The HackerOne director provided two main examples:
- With the sheer number of venues scrambling to get their operations up and running after the attack, bad actors could rake in multiple ransom payouts across the victim pool and maximize financial gain.
- By targeting multiple locations, the threat actors could shift focus to ‘easier’ targets, using the unauthorized network access as a foothold into the Olympics’ broader IT systems.

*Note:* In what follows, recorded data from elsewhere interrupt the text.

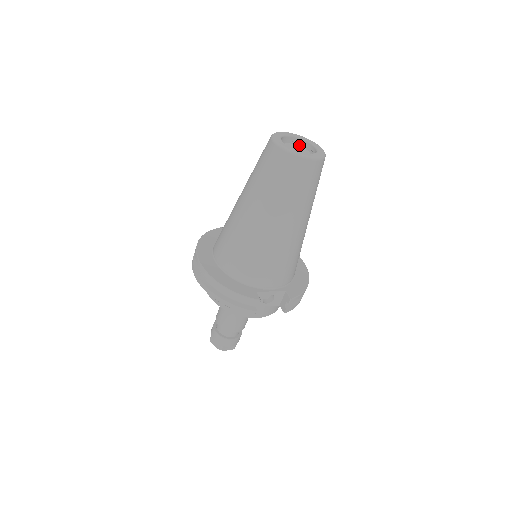
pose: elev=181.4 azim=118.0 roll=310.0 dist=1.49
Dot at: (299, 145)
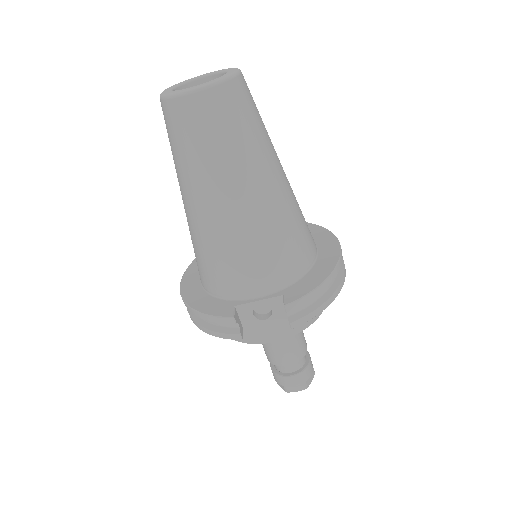
Dot at: occluded
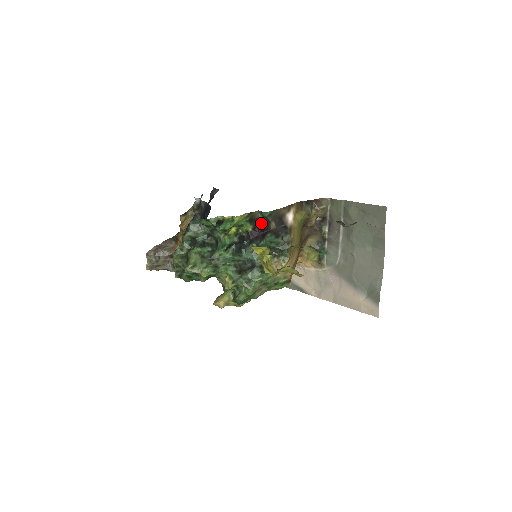
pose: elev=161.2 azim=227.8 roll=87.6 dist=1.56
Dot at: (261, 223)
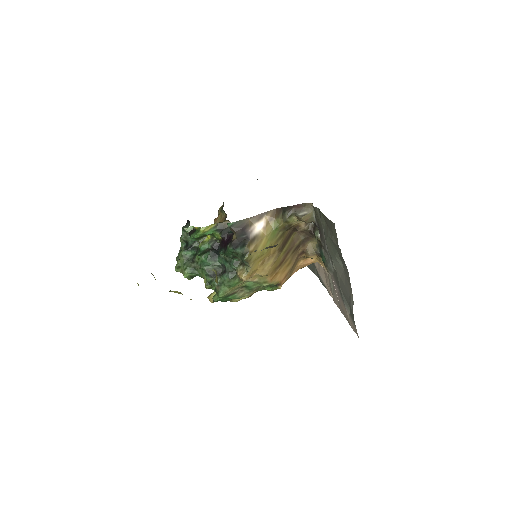
Dot at: (230, 232)
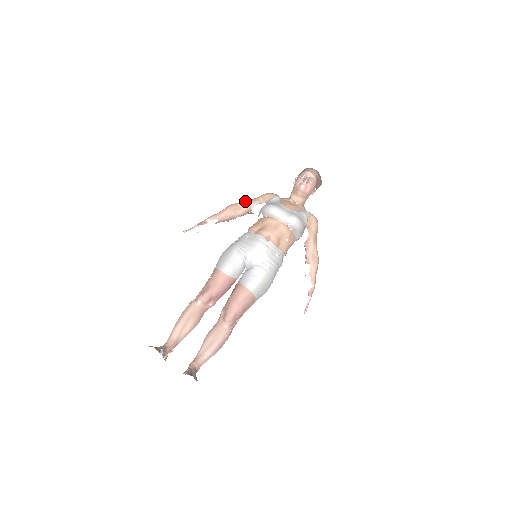
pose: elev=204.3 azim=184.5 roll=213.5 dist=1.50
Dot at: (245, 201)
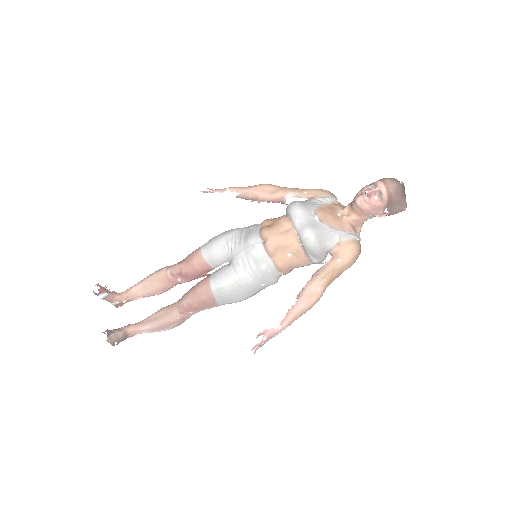
Dot at: (285, 187)
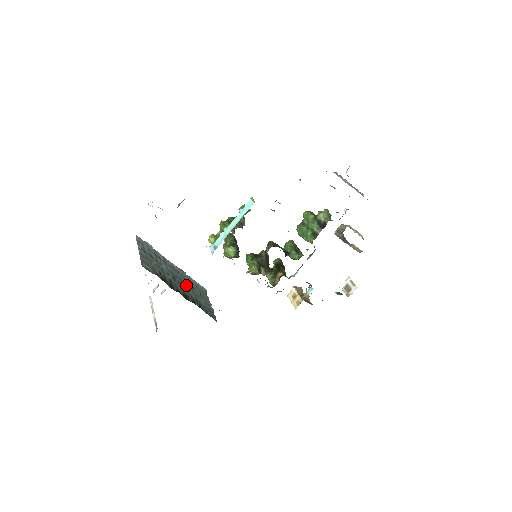
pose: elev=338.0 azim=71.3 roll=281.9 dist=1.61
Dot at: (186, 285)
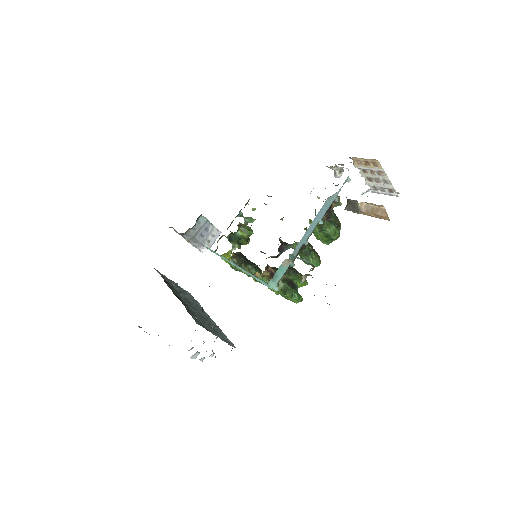
Dot at: (199, 313)
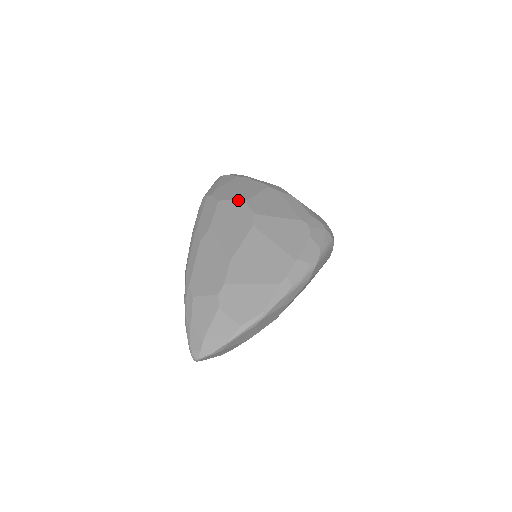
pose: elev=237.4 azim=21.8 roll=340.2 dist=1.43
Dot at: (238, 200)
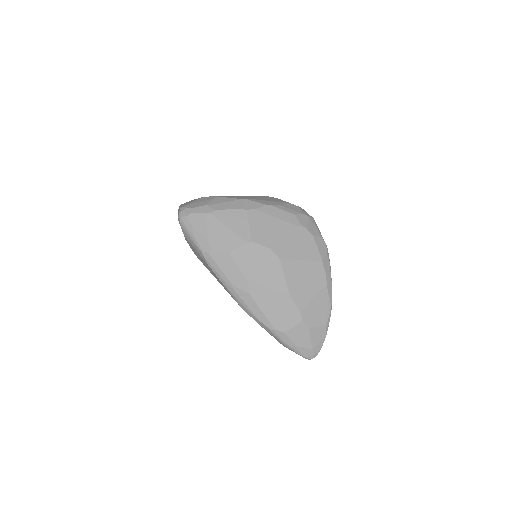
Dot at: (246, 244)
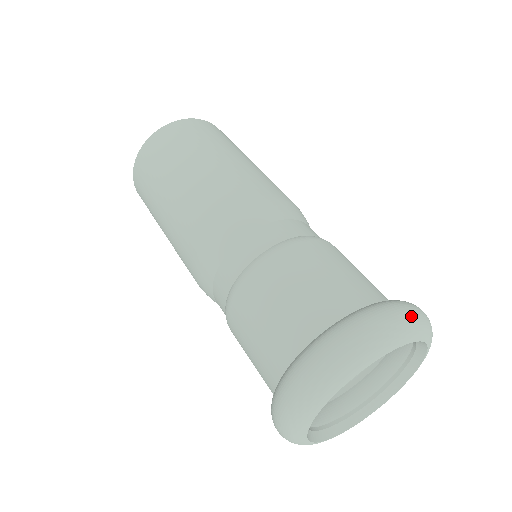
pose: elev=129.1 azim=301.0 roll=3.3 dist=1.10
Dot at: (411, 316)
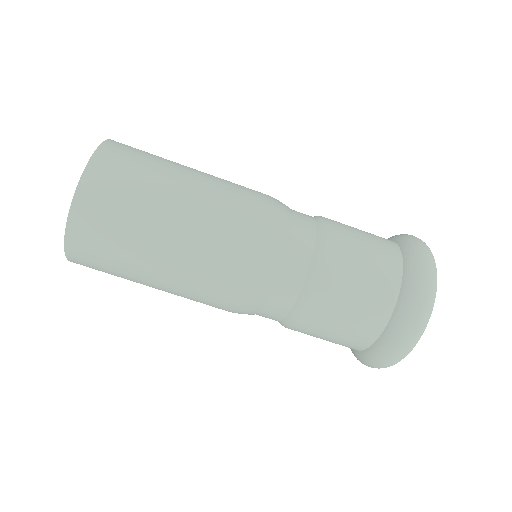
Dot at: occluded
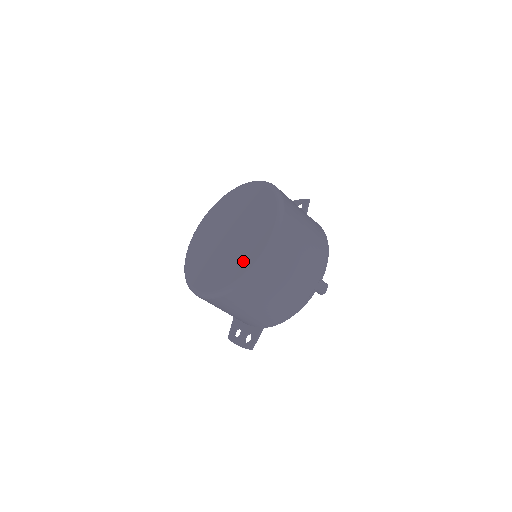
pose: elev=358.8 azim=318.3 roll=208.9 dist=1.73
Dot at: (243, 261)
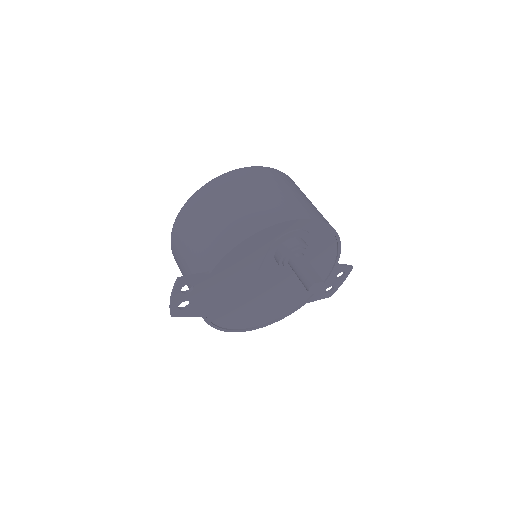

“It will be interesting to watch the situation unfold on the world stage as there continues to be a significant risk of attacks until the Games end and beyond that,” Jacobson said.
Associated venues, attendees and spectators still need to watch out for “fake ticketing sites, social engineering campaigns, and phishing attacks,” he said.
“Who these cybercriminals target depends on what information they want to gather and from whom – it could be nations targeting their own people to track dissent or criminals looking for financial gain,” he added.